(Entries supplied)
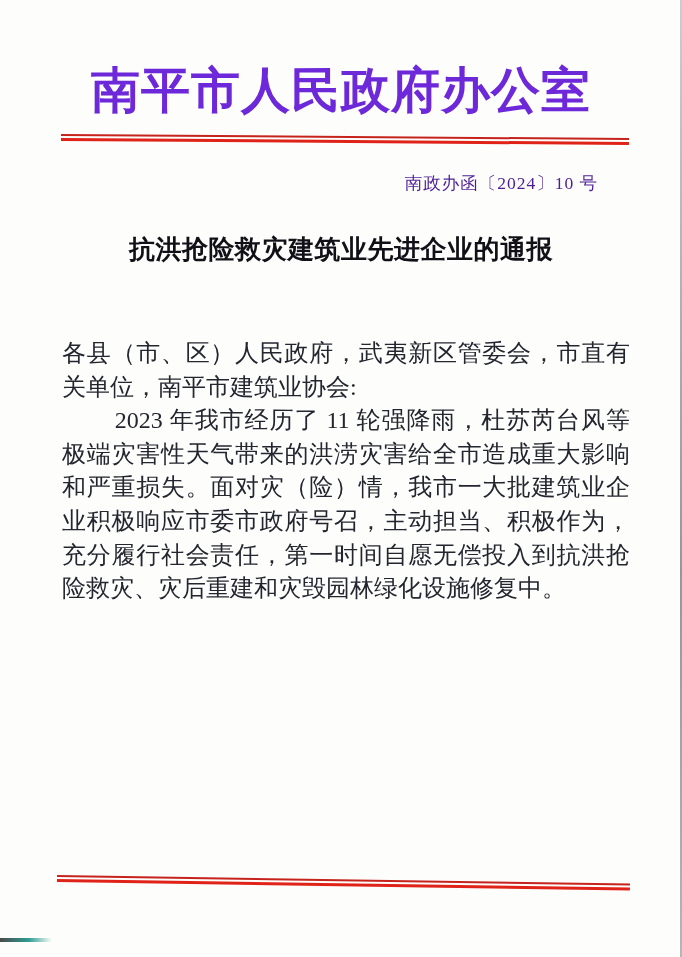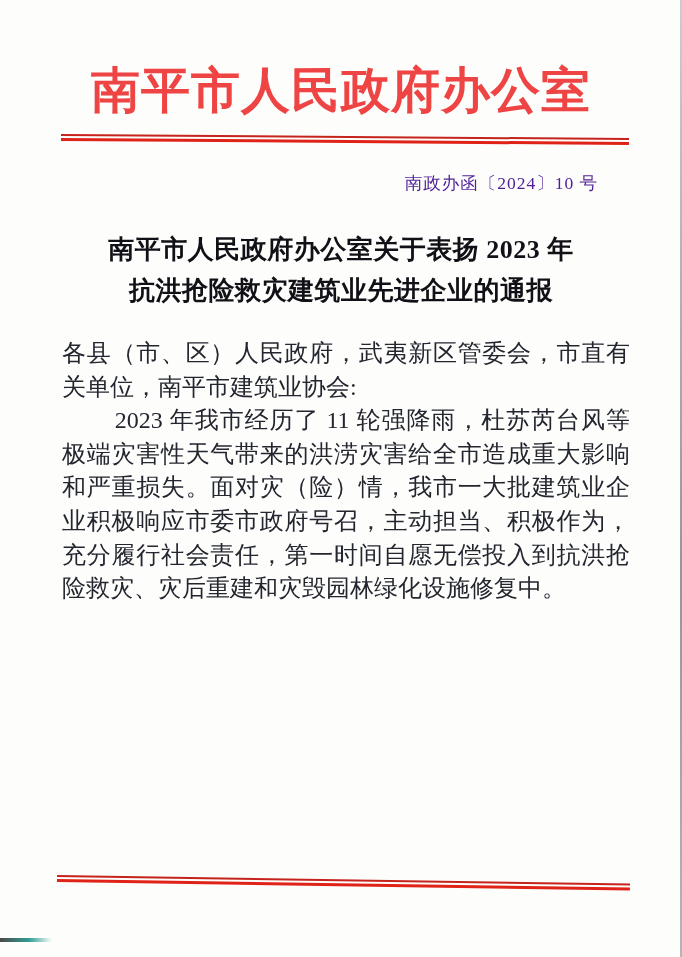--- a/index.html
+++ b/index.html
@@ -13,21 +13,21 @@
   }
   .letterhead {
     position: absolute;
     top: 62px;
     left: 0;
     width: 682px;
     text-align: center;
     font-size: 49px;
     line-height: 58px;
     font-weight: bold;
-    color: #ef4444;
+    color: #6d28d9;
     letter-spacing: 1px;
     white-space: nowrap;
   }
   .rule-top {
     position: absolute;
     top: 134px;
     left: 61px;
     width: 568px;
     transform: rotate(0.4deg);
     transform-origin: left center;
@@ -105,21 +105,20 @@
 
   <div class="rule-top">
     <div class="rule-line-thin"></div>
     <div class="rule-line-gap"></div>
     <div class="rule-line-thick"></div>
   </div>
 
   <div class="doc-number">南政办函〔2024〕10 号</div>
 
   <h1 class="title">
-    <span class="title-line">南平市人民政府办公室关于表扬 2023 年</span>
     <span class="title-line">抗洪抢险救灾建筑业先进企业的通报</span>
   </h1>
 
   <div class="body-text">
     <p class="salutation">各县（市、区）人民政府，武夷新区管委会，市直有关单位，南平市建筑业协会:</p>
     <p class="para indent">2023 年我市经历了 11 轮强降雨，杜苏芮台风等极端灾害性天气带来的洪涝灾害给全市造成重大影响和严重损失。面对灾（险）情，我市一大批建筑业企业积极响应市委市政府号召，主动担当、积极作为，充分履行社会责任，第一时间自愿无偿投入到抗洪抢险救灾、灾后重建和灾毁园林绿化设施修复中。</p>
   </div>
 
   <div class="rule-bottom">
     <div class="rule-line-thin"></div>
...
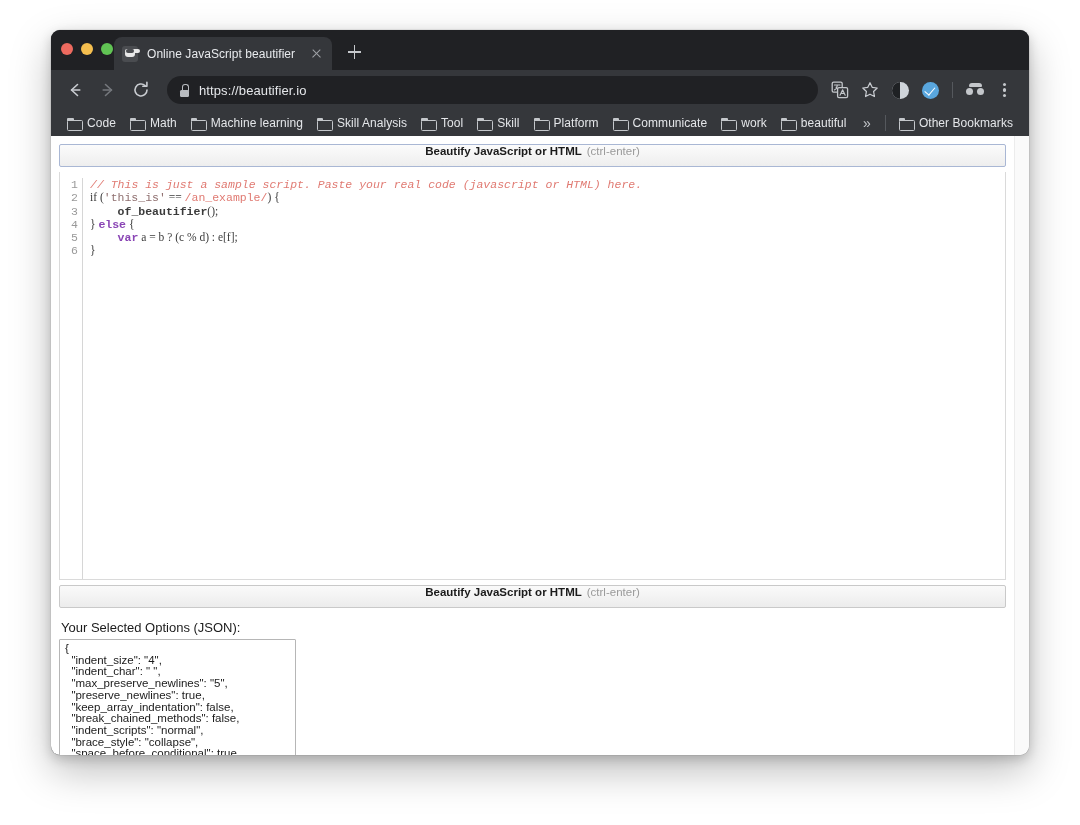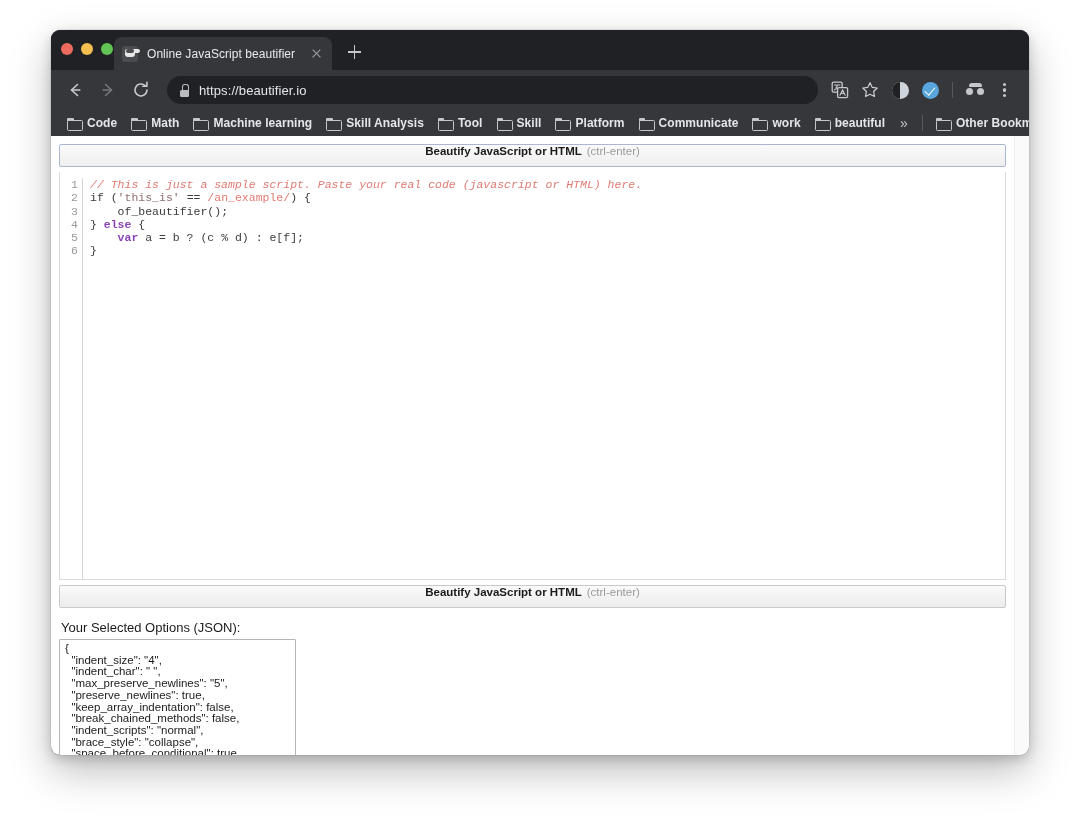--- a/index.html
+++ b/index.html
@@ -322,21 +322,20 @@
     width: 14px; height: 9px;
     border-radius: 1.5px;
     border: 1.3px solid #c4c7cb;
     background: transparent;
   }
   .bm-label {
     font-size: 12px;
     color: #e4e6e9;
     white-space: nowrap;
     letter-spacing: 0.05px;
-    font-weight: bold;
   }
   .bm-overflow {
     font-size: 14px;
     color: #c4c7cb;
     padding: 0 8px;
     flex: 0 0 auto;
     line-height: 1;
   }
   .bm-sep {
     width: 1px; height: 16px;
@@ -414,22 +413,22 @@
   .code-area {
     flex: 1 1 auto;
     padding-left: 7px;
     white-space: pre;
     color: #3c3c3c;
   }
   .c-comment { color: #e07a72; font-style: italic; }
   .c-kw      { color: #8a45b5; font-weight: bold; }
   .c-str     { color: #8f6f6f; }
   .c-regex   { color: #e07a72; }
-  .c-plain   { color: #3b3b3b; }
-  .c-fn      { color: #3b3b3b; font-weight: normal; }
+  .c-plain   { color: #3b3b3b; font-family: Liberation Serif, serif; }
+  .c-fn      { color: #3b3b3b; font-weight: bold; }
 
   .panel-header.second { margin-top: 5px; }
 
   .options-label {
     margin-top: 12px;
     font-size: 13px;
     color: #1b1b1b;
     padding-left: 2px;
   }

(What needs to be done) Count each line of the material above that holds the word "left", and state the total with no other text.

(Solution to this exercise) 5